REQUIRED ACTION: Go through the records below and copy out every line that contains the word "back".

____________________

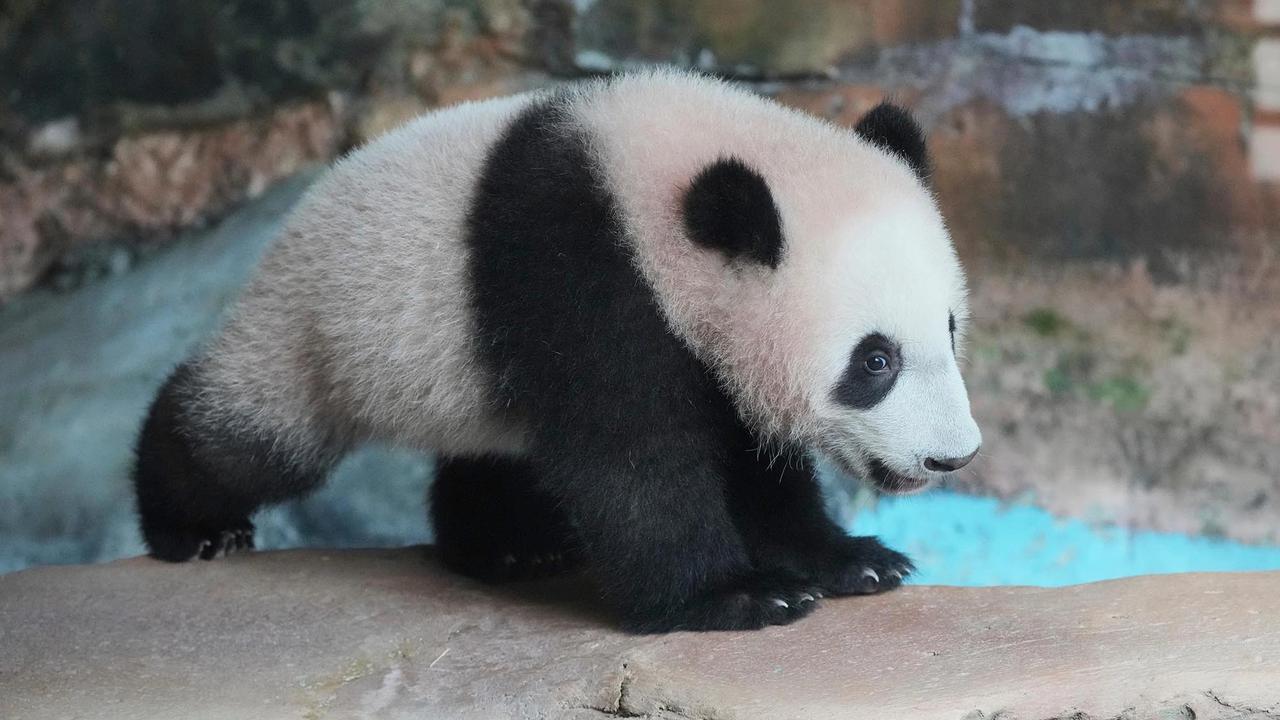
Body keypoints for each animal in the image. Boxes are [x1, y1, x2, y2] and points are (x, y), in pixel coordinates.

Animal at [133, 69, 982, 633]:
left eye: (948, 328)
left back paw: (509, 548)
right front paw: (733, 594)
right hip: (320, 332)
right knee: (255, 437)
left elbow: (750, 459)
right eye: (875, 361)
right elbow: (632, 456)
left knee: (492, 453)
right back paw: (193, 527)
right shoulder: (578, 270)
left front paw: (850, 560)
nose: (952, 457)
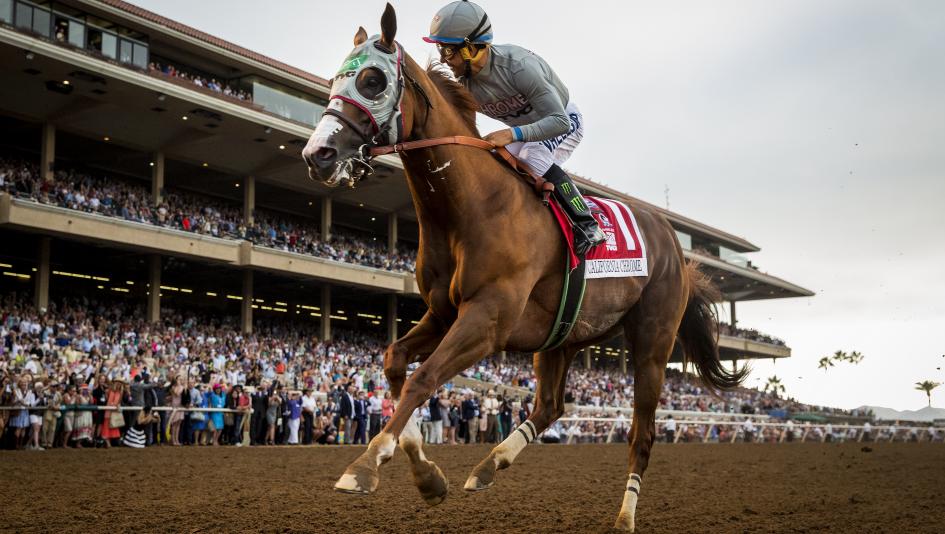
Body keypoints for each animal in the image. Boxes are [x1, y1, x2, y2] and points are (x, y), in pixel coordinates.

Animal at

____________________

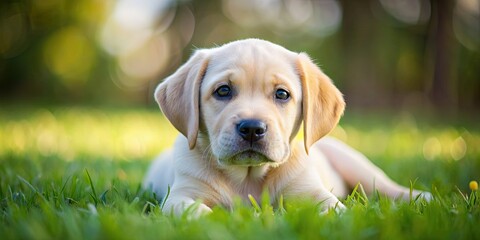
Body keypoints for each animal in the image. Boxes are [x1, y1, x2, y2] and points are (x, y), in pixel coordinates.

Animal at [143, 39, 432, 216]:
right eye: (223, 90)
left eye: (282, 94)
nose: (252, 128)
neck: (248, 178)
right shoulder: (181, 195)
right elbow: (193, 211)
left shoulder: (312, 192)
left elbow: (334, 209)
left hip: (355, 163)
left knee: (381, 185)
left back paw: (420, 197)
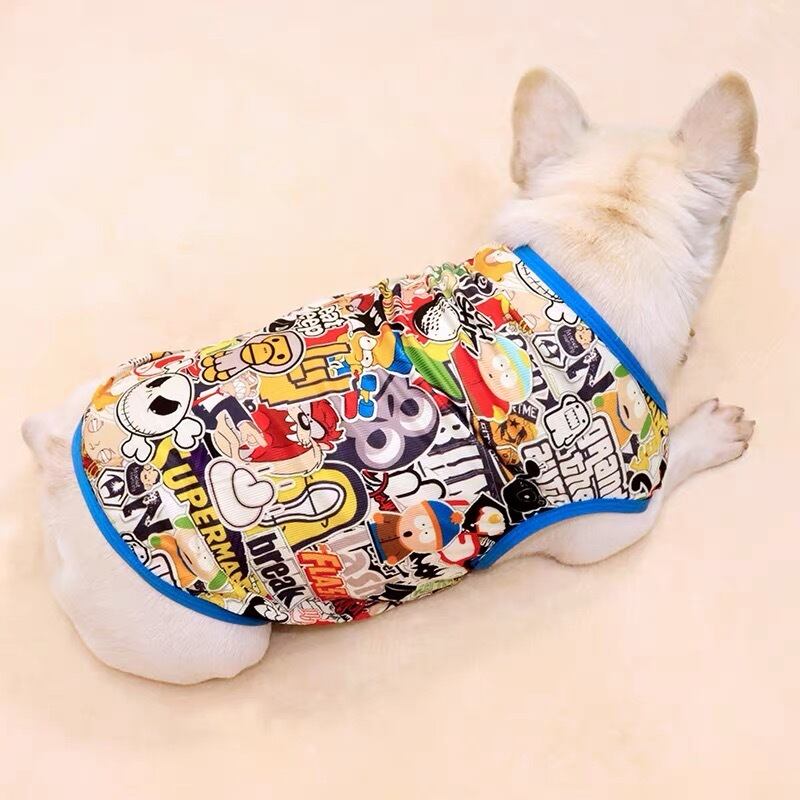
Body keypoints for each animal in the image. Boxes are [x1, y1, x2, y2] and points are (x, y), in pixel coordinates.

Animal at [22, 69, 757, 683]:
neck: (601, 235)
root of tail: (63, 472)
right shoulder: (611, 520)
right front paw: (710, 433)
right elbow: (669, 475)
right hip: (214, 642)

____________________

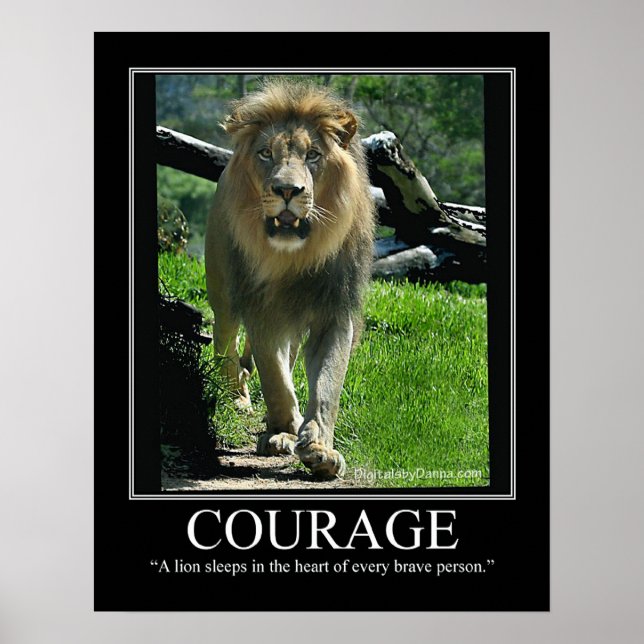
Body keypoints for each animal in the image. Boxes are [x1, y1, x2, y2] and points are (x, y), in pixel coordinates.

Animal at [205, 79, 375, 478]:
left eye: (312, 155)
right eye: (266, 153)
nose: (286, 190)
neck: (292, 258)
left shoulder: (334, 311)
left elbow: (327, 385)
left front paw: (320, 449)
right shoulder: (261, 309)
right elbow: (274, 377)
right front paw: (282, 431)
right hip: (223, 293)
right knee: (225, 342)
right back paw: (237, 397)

____________________

REPLY TO THE TASK:
left back paw: (509, 548)
right back paw: (193, 527)
left back paw: (420, 197)
right back paw: (237, 397)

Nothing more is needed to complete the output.